• **Task instructions**
How many lines of the records contain the string "algemeen", counting only matches with the same case? Give the number alone.

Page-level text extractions
####################
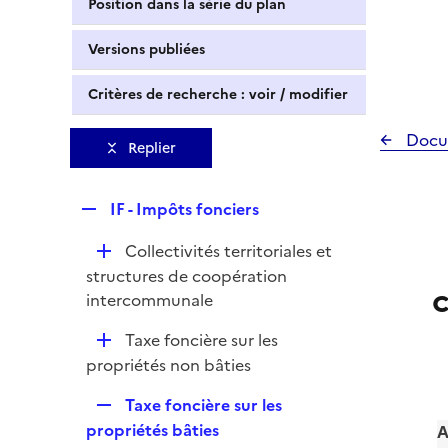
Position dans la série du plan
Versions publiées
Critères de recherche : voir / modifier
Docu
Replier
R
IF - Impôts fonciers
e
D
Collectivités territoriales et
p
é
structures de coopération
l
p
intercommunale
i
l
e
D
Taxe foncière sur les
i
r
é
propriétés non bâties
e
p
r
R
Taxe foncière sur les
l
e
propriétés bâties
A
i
####################
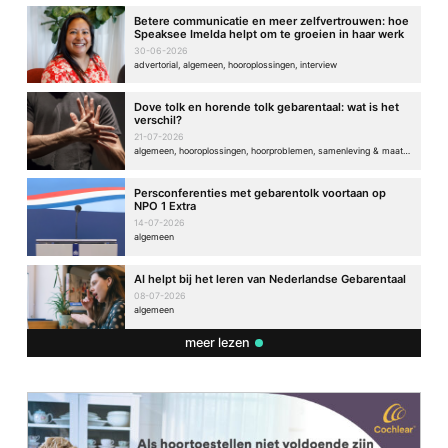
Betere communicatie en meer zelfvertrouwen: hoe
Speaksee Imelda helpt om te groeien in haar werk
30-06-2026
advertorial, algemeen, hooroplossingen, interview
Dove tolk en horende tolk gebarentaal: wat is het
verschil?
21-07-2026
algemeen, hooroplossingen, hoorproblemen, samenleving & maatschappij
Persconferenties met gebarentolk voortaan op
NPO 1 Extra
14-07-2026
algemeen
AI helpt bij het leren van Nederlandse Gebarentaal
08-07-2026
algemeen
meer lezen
####################
• **Solution for this problem**
4